Uitspraak
1.Geding in cassatie
2.Beoordeling van het eerste, het tweede en het derde middel
3.Beoordeling van het vierde middel
4.Beslissing
27 januari 2015.
Hoge Raad
In deze zaak gaat het om een cassatieberoep tegen een arrest van het Gerechtshof Amsterdam, waarin de verdachte is veroordeeld voor mishandeling. De Hoge Raad behandelt het beroep dat is ingesteld door de verdachte, vertegenwoordigd door advocaat mr. W.H. Jebbink. De Advocaat-Generaal F.W. Bleichrodt heeft geconcludeerd tot verwerping van het beroep. De Hoge Raad oordeelt dat de middelen van cassatie niet tot cassatie kunnen leiden, omdat zij niet nopen tot beantwoording van rechtsvragen in het belang van de rechtseenheid of de rechtsontwikkeling.
De zaak betreft een incident dat plaatsvond op 28 januari 2013, waarbij de verdachte de benadeelde partij, [betrokkene], heeft mishandeld.

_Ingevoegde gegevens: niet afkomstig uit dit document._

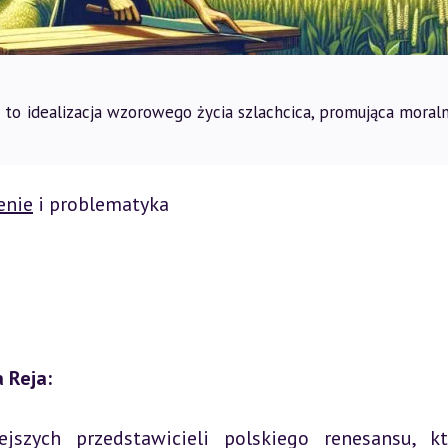
to idealizacja wzorowego życia szlachcica, promująca moraln
enie
 i problematyka  

 Reja:
jszych przedstawicieli polskiego renesansu, kt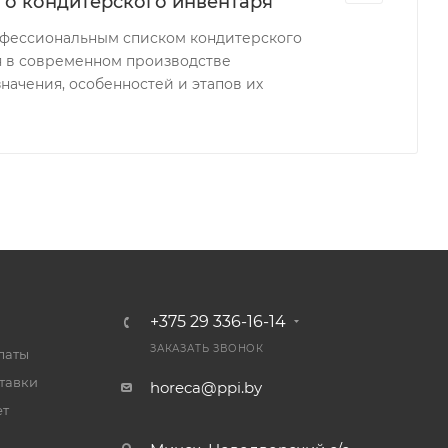
о кондитерского инвентаря
офессиональным списком кондитерского
я в современном производстве
начения, особенностей и этапов их
+375 29 336-16-14
ЗАКАЗАТЬ ЗВОНОК
латы
тавки
horeca@ppi.by
ет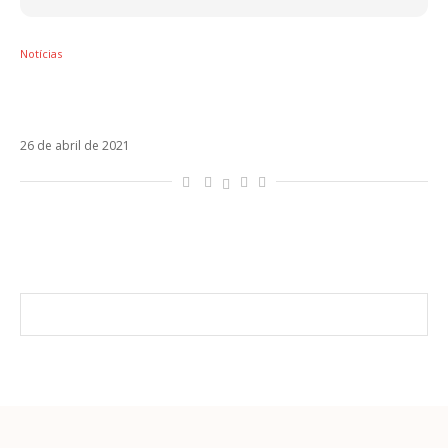
Notícias
RUGGERO antecipa primeiro álbum com a
romântica Si Tú No Estás
26 de abril de 2021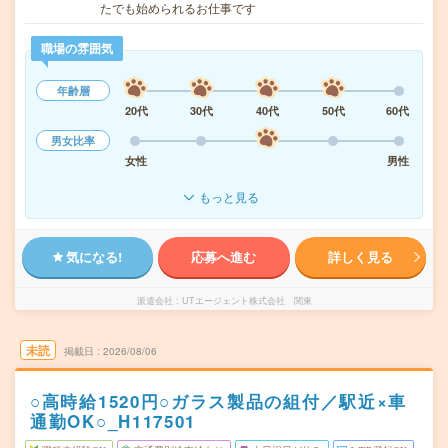
たでも始められるお仕事です
職場の雰囲気
年齢層
20代
30代
40代
50代
60代
男女比率
女性
男性
もっと見る
気になる!
応募へ進む
詳しく見る
派遣会社
UTエージェント株式会社 関東
未読
掲載日
2026/08/06
○高時給1520円○ガラス製品の組付／駅近×車
通勤OK○_H117501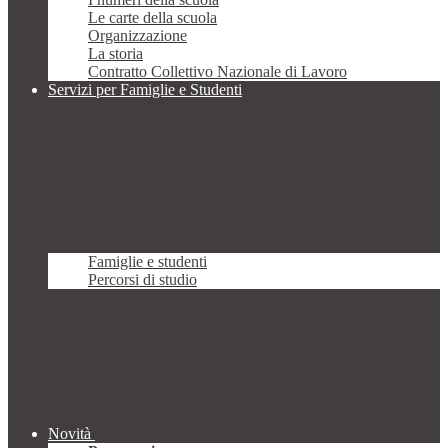
Le carte della scuola
Organizzazione
La storia
Contratto Collettivo Nazionale di Lavoro
Servizi per Famiglie e Studenti
Famiglie e studenti
Percorsi di studio
Novità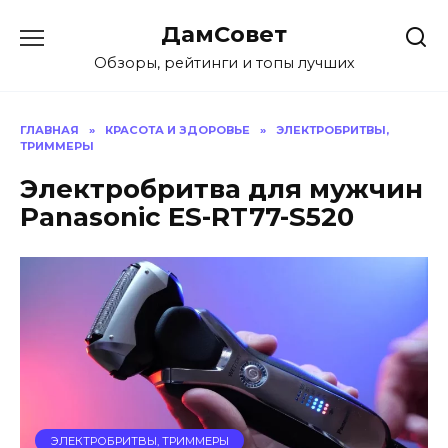
Перейти
ДамСовет
к
содержанию
Обзоры, рейтинги и топы лучших
ГЛАВНАЯ
»
КРАСОТА И ЗДОРОВЬЕ
»
ЭЛЕКТРОБРИТВЫ,
ТРИММЕРЫ
Электробритва для мужчин
Panasonic ES-RT77-S520
ЭЛЕКТРОБРИТВЫ, ТРИММЕРЫ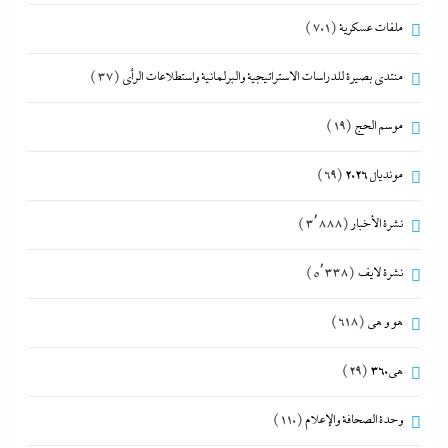
ملفات عسكرية
(701)
منتدى بصيرة للدراسات الاستراتيجية والبرلمانية واستطلاعات الرأى
(37)
موسم الحج
(19)
مونديال 2026
(69)
نشرة الأخبار
(3٬888)
نشرة لايف
(5٬338)
هو و هي
(618)
هى360
(29)
وحدة الصحافة والإعلام
(110)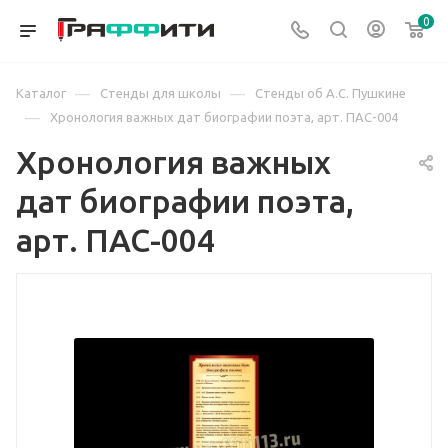
0
—
—
Каталог
Стенды для школы
Стенды об А.С. Пушкине
—
Хронология важных дат биографии поэта, арт. ПАС-004
Хронология важных
дат биографии поэта,
арт. ПАС-004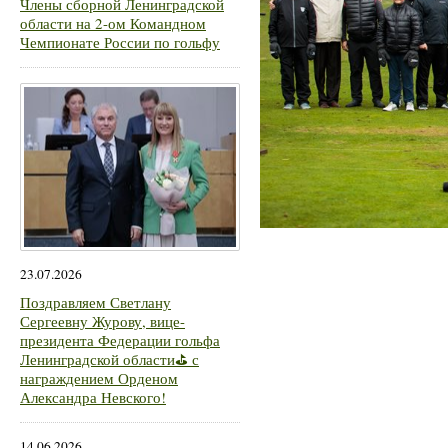
Члены сборной Ленинградской
области на 2-ом Командном
Чемпионате России по гольфу
23.07.2026
Поздравляем Светлану
Сергеевну Журову, вице-
президента Федерации гольфа
Ленинградской области⛳ с
награждением Орденом
Александра Невского!
14.06.2026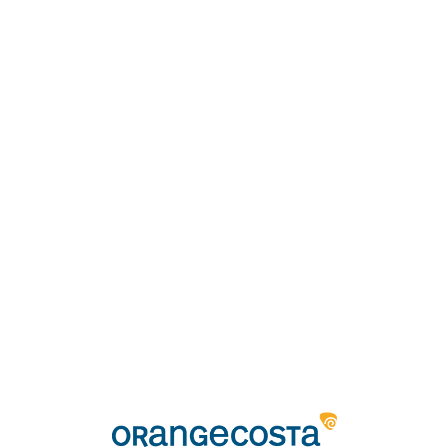
Loa
din
g...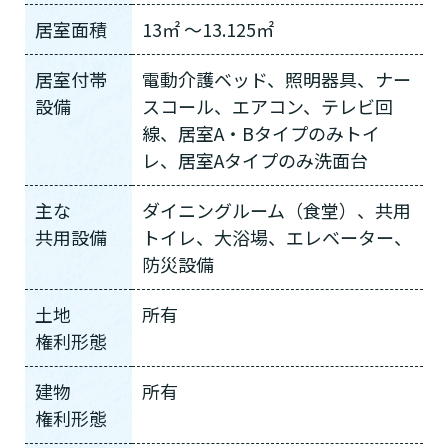
日帰りで使いたい
使いたい
通いたい
す。
いいえ or
居室面積
13㎡ ～13.125㎡
必要ない
いいえ
非該当(自立)
要介護３～５
施設へ移り住みたい
一時的に宿泊したい
と判定された
診断スタート
居室付帯
電動介護ベッド、照明器具、ナー
来てもらいたい
設備
スコール、エアコン、テレビ回
線、居室A・Bタイプのみトイ
レ、居室Aタイプのみ洗面台
主な
ダイニングルーム（食堂）、共用
共用設備
トイレ、大浴場、エレベーター、
防災設備
土地
所有
権利形態
建物
所有
権利形態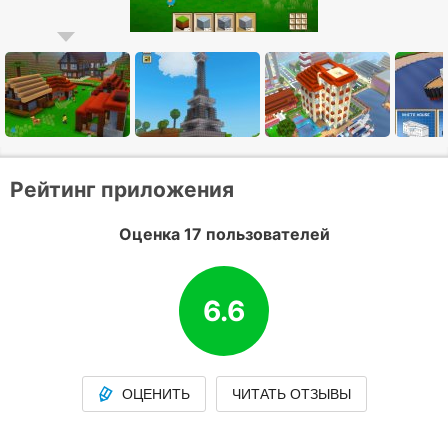
Рейтинг приложения
Оценка 17 пользователей
6.6
ОЦЕНИТЬ
ЧИТАТЬ ОТЗЫВЫ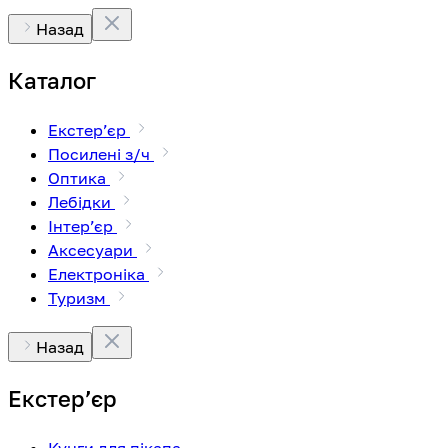
Назад
Каталог
Екстерʼєр
Посилені з/ч
Оптика
Лебідки
Інтерʼєр
Аксесуари
Електроніка
Туризм
Назад
Екстерʼєр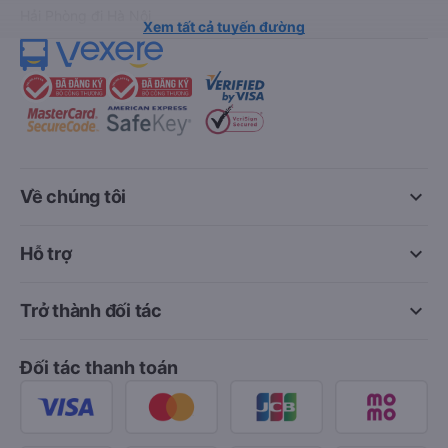
Hải Phòng đi Hà Nội
Xem tất cả tuyến đường
keyboard_arrow_down
Về chúng tôi
keyboard_arrow_down
Hỗ trợ
keyboard_arrow_down
Trở thành đối tác
Đối tác thanh toán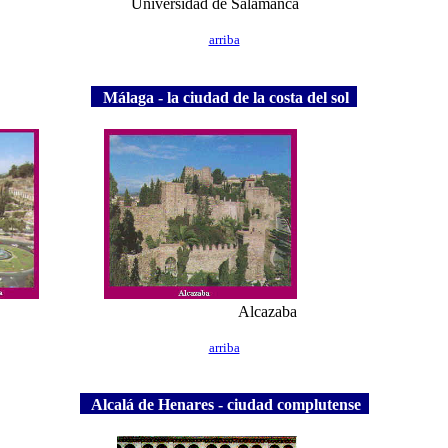
Universidad de Salamanca
arriba
Málaga - la ciudad de la costa del sol
Alcazaba
arriba
Alcalá de Henares - ciudad complutense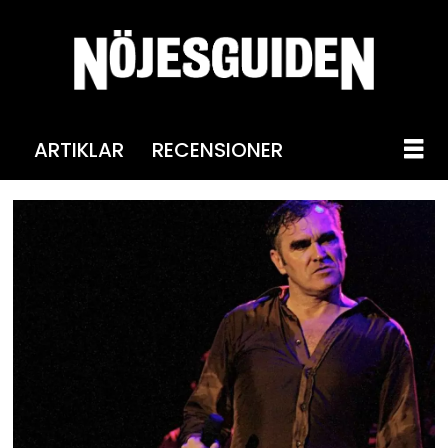
ARTIKLAR
RECENSIONER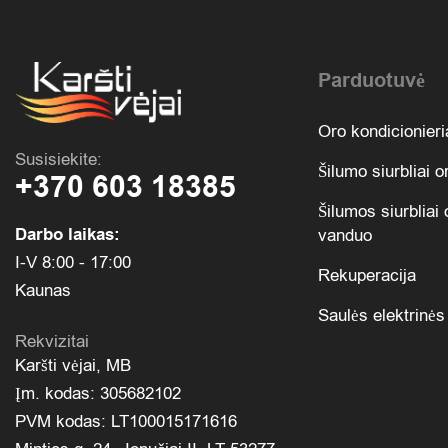
Parduotuvė
Oro kondicionieri
Susisiekite:
Šilumo siurbliai 
+370 603 18385
Šilumos siurbliai 
Darbo laikas:
vanduo
I-V 8:00 - 17:00
Rekuperacija
Kaunas
Saulės elektrinės
Rekvizitai
Karšti vėjai, MB
Įm. kodas: 305682102
PVM kodas: LT100015171616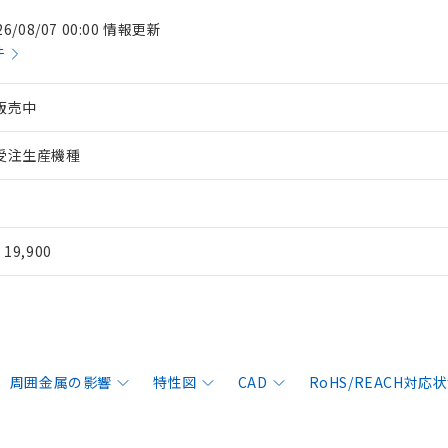
26/08/07 00:00 情報更新
件
販売中
受注生産機種
¥ 19,900
周囲金属の影響
特性図
CAD
RoHS/REACH対応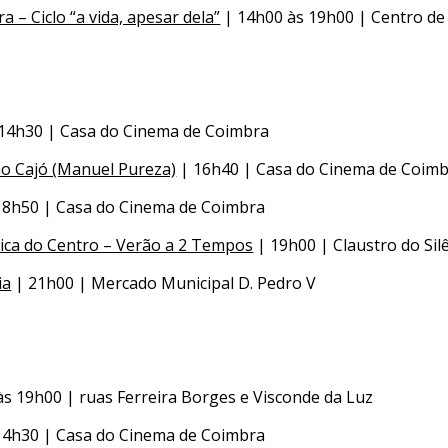
a – Ciclo “a vida, apesar dela”
| 14h00 às 19h00 | Centro de 
14h30 | Casa do Cinema de Coimbra
São Cajó (Manuel Pureza)
| 16h40 | Casa do Cinema de Coim
18h50 | Casa do Cinema de Coimbra
ica do Centro – Verão a 2 Tempos
| 19h00 | Claustro do Sil
ia
| 21h00 | Mercado Municipal D. Pedro V
s 19h00 | ruas Ferreira Borges e Visconde da Luz
14h30 | Casa do Cinema de Coimbra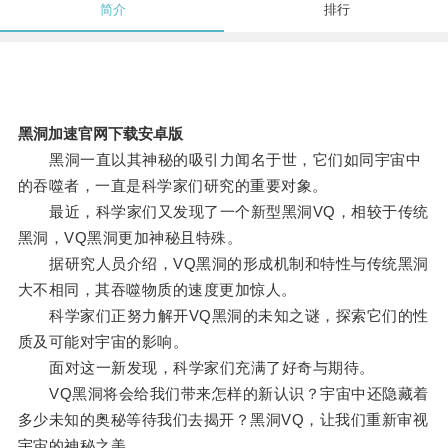
简介
排行
黑洞加速官网下载安卓版
黑洞一直以其神秘的吸引力闻名于世，它们如同宇宙中
的吞噬者，一直是科学家们研究的重要对象。
最近，科学家们又发现了一个新型黑洞VQ，相较于传统
黑洞，VQ黑洞更加神秘且特殊。
据研究人员介绍，VQ黑洞的形成机制和特性与传统黑洞
大不相同，其吞噬物质的速度更加惊人。
科学家们正努力解开VQ黑洞的未知之谜，探索它们的性
质及可能对宇宙的影响。
面对这一新发现，科学家们充满了好奇与期待。
VQ黑洞将会给我们带来怎样的新认识？宇宙中还隐藏着
多少未知的奥秘等待我们去揭开？黑洞VQ，让我们重新审视
宇宙的神秘之美。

De Hoge Raad bevestigt dat de schade aan de fiets van de benadeelde partij, waarvoor zij vergoeding vordert, rechtstreeks verband houdt met de bewezen mishandeling. Het Hof had vastgesteld dat de benadeelde partij de fiets heeft laten vallen als gevolg van de dreiging van de verdachte, wat leidt tot de conclusie dat de schade aan de fiets als rechtstreeks gevolg van de mishandeling kan worden aangemerkt.
De Hoge Raad concludeert dat het oordeel van het Hof niet blijk geeft van een onjuiste rechtsopvatting en dat de vordering van de benadeelde partij terecht is toegewezen. De Hoge Raad verwerpt het beroep en bevestigt de uitspraak van het Gerechtshof Amsterdam, waarbij de verdachte is veroordeeld tot het vergoeden van de schade aan de benadeelde partij.